Do you sense that Washington is at the height of the commercial real estate market? In terms of investment sales, buying and selling of commercial buildings, I can’t imagine how prices can be rationalized to go much higher, although people have been saying that for the last four years. My sense is that things are starting to plateau, but whether prices will actually drop remains to be seen. There have been some astonishing prices paid for office buildings, and not just for the trophy-quality buildings. The garden-variety buildings are fetching these relatively huge prices. There is enormous demand, enormous amounts of capital dedicated to investment in commercial real estate situated in the preferred markets, which are few.
Where is the money coming from?From overseas, domestic pension funds, private equity funds. Morgan Stanley, J.P. Morgan, and countless other institutional players are all putting together these real estate funds and having no trouble getting them hugely subscribed. The appetite is voracious!
How are they going to turn around and sell for a profit?If indeed now is the peak, they’re not going to sell any time soon for a profit. For some, that’s not particularly a problem. They’re buying quality real estate to put into their portfolios and hold, operate, and over time to realize the appreciation in value. Others have medium to short-term hold as their mode, so flipping profitably will become increasingly difficult. When the music stops, some investors are going to get hurt.
Is DC the most frenzied market in the country, does it compare to New York or Los Angeles? I don’t think any place has been any hotter than Washington D.C.
Were you surprised that since 9-11 everybody wanted to be in here even more, despite the obvious fear that Washington D.C. is a target?

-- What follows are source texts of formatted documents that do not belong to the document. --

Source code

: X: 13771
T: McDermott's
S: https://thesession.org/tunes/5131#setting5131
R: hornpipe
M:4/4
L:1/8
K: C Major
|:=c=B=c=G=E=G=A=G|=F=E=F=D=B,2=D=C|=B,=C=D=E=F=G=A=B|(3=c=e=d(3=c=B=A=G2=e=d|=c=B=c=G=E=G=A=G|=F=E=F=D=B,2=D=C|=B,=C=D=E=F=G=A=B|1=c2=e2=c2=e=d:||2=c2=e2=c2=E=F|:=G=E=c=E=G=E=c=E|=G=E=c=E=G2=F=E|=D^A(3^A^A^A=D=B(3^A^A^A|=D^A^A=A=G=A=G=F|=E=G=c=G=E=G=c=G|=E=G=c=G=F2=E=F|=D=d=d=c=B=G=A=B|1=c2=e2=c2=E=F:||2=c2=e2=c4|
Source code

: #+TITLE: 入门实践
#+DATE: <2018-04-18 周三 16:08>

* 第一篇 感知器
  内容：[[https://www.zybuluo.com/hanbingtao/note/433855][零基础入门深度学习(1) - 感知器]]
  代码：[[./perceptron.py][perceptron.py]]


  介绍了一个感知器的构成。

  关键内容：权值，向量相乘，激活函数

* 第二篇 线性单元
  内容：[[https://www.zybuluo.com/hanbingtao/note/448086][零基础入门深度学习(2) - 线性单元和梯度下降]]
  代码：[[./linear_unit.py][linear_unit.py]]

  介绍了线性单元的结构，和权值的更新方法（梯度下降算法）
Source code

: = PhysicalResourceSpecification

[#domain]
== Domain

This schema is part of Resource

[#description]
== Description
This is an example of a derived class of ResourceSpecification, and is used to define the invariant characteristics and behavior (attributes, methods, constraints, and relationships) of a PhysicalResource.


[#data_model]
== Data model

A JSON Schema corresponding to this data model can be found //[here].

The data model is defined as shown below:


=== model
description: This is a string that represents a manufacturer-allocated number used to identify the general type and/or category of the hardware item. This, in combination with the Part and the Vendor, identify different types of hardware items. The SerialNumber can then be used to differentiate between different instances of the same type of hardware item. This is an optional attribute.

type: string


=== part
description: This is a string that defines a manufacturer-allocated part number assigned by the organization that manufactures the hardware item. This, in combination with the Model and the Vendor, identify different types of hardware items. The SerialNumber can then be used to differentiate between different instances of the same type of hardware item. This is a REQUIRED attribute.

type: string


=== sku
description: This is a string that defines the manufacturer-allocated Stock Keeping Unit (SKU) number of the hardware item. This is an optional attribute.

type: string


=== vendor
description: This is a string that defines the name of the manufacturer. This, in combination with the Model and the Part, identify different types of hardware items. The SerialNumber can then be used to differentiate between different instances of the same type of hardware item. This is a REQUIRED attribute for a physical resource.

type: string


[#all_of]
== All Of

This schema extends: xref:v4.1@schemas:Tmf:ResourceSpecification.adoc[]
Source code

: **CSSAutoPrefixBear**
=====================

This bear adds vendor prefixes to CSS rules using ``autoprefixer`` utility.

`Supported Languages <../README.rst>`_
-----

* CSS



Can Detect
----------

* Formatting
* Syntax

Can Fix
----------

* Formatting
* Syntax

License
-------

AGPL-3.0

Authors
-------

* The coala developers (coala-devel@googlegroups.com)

The first year after 9-11 there was some real trepidation about where the next bombing would hit, and we felt that with our tenants because most of the buildings are in the heart of downtown DC, including five almost on the apron of the White House campus. We had some very troubled tenants, and some very high drama periods where there were lease negotiations for new occupancies and renewals in the home stretch, and the tenants started re-thinking whether they really wanted to be in Washington, or if they wanted to be in Washington, whether they wanted to be that close to something as prominent a target as the White House. It did dissipate over the course of 6-9 months, in some cases a year. I think part of it is the robust American optimism which refuses to concede that terrorists are going to tell us how to run our lives.
What would explain why people started this frenzy of bidding up the prices? Well, as soon as the tenants gave the signal that they weren’t bailing out on downtown, investors said, “Why should we be turned off on Washington DC as an investment target?” If what you’re doing when you’re buying DC buildings is buying solid fundamentals and strong, stable rent streams, and if the tenants are still ready, willing, and eager to lease the space and indeed to pay high rent for it, then we as investors should be just as interested in those buildings because it looks like business as usual.
And yet, even if they were willing, why wouldn’t there have been a cloud? It only takes one terrorist act to change the psychology again.I think that people have just decided that, with the expectation that the Homeland Security apparatus and our intelligence capabilities are being improved, they are going to be resilient. This is not just law firms and trade associations willing to lease the space or investors willing to buy the office buildings in which the space is available. Look at the astonishing influx of residents in downtown Washington, all the new condominiums and rental apartment buildings running up and down Mass. Avenue, and around the MCI Arena, as well as the booming retail and entertainment initiatives. People really want to live in and work in what they see as an increasingly cosmopolitan 24-7 urban environment, in the capital of the free world.